At the last minute, the venue was changed from Sunrise Academy to Immanuel, a truly impressive mega-church in Wichita. I have to admit, the change of venue to a church itself, and the odd way in which the meeting progressed had me raise the bar on my tolerance level before I’d say anything. Honestly, Ham has gotten rich off this for a good reason, he’s really slick about it, and the whole thing was such an odd mess that observing it was a lot to handle.
What was billed as a Christian rally for “reclaiming the culture,” was little more than a live infomercial.
Not only were all sorts of books available for sale in the lobby, which is normal, but so were DVDs, software, and a few other products like lotion made partially out of mud from the Dead Sea – which the president for Sunrise Academy claimed was for charity to benefit Myanmar.
Then, during the presentation, there were pitches for several different promotional offers during Brannon Howse’s presentation, which started with a lot of seemingly bizarre talk about current events in US politics.
As Howse was wrapping up, he introduced someone named Landon who gave a 15-minute sales pitch on Bible software, that he presented on each of the mega-church’s 2 giant screens.
Then Ham took the stage and made a series of juvenile comments, but I have to give credit where credit is due. He’s a bullshit artist like none I’ve seen. He really is funny and charming, and in his misinformation presentations in person, his delivery is of such a nature that he makes it hard to bust him in front of an audience who is there to buy what he’s selling. And I can tell that he’s scientifically literate, he’s just telling people lies that they want to hear.

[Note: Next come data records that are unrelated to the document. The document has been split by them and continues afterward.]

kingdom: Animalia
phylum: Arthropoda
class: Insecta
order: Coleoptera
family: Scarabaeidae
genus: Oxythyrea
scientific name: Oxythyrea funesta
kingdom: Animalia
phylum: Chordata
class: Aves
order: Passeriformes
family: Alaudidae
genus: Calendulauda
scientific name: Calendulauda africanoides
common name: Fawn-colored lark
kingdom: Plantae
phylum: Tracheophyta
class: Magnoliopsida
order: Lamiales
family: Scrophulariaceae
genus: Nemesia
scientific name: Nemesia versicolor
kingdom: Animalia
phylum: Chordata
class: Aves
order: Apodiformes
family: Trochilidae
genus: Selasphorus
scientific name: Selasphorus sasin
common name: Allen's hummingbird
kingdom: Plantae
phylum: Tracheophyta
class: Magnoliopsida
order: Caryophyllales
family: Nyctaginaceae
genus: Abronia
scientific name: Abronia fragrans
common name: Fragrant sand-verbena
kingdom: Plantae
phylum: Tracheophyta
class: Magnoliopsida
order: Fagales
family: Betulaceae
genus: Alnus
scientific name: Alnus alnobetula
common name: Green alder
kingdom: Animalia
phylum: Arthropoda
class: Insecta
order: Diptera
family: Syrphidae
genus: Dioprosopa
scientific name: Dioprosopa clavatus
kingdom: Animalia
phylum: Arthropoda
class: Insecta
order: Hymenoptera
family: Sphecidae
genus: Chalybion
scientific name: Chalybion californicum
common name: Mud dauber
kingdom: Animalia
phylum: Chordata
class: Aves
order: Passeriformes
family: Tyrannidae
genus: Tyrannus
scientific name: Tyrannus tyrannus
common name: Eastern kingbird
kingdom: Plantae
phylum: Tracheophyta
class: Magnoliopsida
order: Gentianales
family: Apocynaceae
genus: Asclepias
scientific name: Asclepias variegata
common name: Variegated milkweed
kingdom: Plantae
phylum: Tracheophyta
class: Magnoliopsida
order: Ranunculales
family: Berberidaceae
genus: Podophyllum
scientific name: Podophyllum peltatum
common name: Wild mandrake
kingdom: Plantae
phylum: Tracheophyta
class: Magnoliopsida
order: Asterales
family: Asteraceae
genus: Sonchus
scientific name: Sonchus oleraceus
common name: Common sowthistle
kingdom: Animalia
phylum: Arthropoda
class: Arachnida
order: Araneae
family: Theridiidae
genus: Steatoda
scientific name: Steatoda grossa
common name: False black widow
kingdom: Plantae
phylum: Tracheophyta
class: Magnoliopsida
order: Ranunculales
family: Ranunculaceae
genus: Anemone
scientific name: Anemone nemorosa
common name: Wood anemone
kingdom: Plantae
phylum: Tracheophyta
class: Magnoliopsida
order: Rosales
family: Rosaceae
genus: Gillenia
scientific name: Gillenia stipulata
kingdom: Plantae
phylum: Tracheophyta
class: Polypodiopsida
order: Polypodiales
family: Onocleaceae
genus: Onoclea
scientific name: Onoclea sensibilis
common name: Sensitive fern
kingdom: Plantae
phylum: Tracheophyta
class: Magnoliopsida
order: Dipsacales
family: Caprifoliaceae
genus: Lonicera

After about 30-45 minutes, Ham started using the big screens to promote several of his own books and DVDs for sale in the lobby that were for sale at prices well below his claimed value.
Most of the products available had a value versus the night’s sale price. It was an infomercial. A really, really strange informercial for me, because I was actually there.
I could tell that a lot of the audience was uncomfortable as the product assault progressed, and several of them left as Ham went through product after product after product. And really, out of the crowd of, I think, about 2000, it seemed as though many of them were looking at each other puzzled as Ham spoke out against searching for objective historical truths.
This meeting gave me hope. It seemed for being an audience of die hards, they weren’t as lively or even interested as I’ve seen at most of the other meetings.
I have some audio of it which I will post soon.